ENTRIES SHOWN Block Start

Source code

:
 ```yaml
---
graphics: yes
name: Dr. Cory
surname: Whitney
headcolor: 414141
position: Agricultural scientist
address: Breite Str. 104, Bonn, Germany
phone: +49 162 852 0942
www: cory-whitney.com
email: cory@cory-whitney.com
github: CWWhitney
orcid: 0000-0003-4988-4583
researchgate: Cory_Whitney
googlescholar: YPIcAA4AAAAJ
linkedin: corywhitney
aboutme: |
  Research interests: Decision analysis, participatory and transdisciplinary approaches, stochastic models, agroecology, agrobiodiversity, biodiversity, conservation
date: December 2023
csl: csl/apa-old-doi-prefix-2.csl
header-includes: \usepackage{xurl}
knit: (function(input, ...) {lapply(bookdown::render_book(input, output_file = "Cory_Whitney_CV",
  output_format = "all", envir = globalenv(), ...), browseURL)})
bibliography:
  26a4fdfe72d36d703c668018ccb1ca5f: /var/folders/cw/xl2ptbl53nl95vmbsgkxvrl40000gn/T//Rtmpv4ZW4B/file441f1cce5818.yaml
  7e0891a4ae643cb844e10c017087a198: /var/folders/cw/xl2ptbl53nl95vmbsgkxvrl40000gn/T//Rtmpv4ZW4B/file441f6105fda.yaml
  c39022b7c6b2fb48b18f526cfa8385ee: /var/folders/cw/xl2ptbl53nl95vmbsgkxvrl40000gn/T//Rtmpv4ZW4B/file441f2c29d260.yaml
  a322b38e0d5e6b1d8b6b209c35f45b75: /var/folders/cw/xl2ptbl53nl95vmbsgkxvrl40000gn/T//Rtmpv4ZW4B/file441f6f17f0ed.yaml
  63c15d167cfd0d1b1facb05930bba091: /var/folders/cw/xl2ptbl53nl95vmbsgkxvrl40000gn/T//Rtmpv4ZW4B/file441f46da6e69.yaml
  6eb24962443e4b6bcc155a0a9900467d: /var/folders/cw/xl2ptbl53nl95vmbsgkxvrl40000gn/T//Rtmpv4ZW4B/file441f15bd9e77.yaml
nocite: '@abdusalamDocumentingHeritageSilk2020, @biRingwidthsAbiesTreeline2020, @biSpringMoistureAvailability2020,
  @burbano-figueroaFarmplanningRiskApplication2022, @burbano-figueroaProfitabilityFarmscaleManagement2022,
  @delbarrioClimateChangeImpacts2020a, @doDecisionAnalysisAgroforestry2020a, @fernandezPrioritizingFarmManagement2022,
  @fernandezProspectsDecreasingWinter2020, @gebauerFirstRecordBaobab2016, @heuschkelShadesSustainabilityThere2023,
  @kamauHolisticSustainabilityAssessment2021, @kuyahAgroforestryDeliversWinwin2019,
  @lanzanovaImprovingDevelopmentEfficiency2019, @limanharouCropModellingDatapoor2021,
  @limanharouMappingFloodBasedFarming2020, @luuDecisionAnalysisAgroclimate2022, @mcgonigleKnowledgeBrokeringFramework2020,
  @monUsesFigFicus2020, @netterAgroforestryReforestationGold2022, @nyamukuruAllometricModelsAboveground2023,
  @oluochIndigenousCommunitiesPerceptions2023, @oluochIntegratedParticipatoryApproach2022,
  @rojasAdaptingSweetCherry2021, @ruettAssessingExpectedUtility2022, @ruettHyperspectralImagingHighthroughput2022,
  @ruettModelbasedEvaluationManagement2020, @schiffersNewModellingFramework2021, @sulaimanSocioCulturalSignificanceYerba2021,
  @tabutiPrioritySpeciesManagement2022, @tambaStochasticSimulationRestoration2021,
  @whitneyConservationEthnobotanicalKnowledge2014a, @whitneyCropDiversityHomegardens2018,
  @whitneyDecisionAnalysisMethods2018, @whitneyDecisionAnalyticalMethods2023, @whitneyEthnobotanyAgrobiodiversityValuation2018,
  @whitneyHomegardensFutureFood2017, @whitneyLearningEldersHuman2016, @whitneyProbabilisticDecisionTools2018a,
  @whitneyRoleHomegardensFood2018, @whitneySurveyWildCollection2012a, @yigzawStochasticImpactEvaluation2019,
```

ENTRIES SHOWN Block End

→ WHAT IS NEEDED: Without altering a single character, write out every record above.

→ OUTPUT FOR THIS EXERCISE:
Source code

:
 ```yaml
---
graphics: yes
name: Dr. Cory
surname: Whitney
headcolor: 414141
position: Agricultural scientist
address: Breite Str. 104, Bonn, Germany
phone: +49 162 852 0942
www: cory-whitney.com
email: cory@cory-whitney.com
github: CWWhitney
orcid: 0000-0003-4988-4583
researchgate: Cory_Whitney
googlescholar: YPIcAA4AAAAJ
linkedin: corywhitney
aboutme: |
  Research interests: Decision analysis, participatory and transdisciplinary approaches, stochastic models, agroecology, agrobiodiversity, biodiversity, conservation
date: December 2023
csl: csl/apa-old-doi-prefix-2.csl
header-includes: \usepackage{xurl}
knit: (function(input, ...) {lapply(bookdown::render_book(input, output_file = "Cory_Whitney_CV",
  output_format = "all", envir = globalenv(), ...), browseURL)})
bibliography:
  26a4fdfe72d36d703c668018ccb1ca5f: /var/folders/cw/xl2ptbl53nl95vmbsgkxvrl40000gn/T//Rtmpv4ZW4B/file441f1cce5818.yaml
  7e0891a4ae643cb844e10c017087a198: /var/folders/cw/xl2ptbl53nl95vmbsgkxvrl40000gn/T//Rtmpv4ZW4B/file441f6105fda.yaml
  c39022b7c6b2fb48b18f526cfa8385ee: /var/folders/cw/xl2ptbl53nl95vmbsgkxvrl40000gn/T//Rtmpv4ZW4B/file441f2c29d260.yaml
  a322b38e0d5e6b1d8b6b209c35f45b75: /var/folders/cw/xl2ptbl53nl95vmbsgkxvrl40000gn/T//Rtmpv4ZW4B/file441f6f17f0ed.yaml
  63c15d167cfd0d1b1facb05930bba091: /var/folders/cw/xl2ptbl53nl95vmbsgkxvrl40000gn/T//Rtmpv4ZW4B/file441f46da6e69.yaml
  6eb24962443e4b6bcc155a0a9900467d: /var/folders/cw/xl2ptbl53nl95vmbsgkxvrl40000gn/T//Rtmpv4ZW4B/file441f15bd9e77.yaml
nocite: '@abdusalamDocumentingHeritageSilk2020, @biRingwidthsAbiesTreeline2020, @biSpringMoistureAvailability2020,
  @burbano-figueroaFarmplanningRiskApplication2022, @burbano-figueroaProfitabilityFarmscaleManagement2022,
  @delbarrioClimateChangeImpacts2020a, @doDecisionAnalysisAgroforestry2020a, @fernandezPrioritizingFarmManagement2022,
  @fernandezProspectsDecreasingWinter2020, @gebauerFirstRecordBaobab2016, @heuschkelShadesSustainabilityThere2023,
  @kamauHolisticSustainabilityAssessment2021, @kuyahAgroforestryDeliversWinwin2019,
  @lanzanovaImprovingDevelopmentEfficiency2019, @limanharouCropModellingDatapoor2021,
  @limanharouMappingFloodBasedFarming2020, @luuDecisionAnalysisAgroclimate2022, @mcgonigleKnowledgeBrokeringFramework2020,
  @monUsesFigFicus2020, @netterAgroforestryReforestationGold2022, @nyamukuruAllometricModelsAboveground2023,
  @oluochIndigenousCommunitiesPerceptions2023, @oluochIntegratedParticipatoryApproach2022,
  @rojasAdaptingSweetCherry2021, @ruettAssessingExpectedUtility2022, @ruettHyperspectralImagingHighthroughput2022,
  @ruettModelbasedEvaluationManagement2020, @schiffersNewModellingFramework2021, @sulaimanSocioCulturalSignificanceYerba2021,
  @tabutiPrioritySpeciesManagement2022, @tambaStochasticSimulationRestoration2021,
  @whitneyConservationEthnobotanicalKnowledge2014a, @whitneyCropDiversityHomegardens2018,
  @whitneyDecisionAnalysisMethods2018, @whitneyDecisionAnalyticalMethods2023, @whitneyEthnobotanyAgrobiodiversityValuation2018,
  @whitneyHomegardensFutureFood2017, @whitneyLearningEldersHuman2016, @whitneyProbabilisticDecisionTools2018a,
  @whitneyRoleHomegardensFood2018, @whitneySurveyWildCollection2012a, @yigzawStochasticImpactEvaluation2019,
```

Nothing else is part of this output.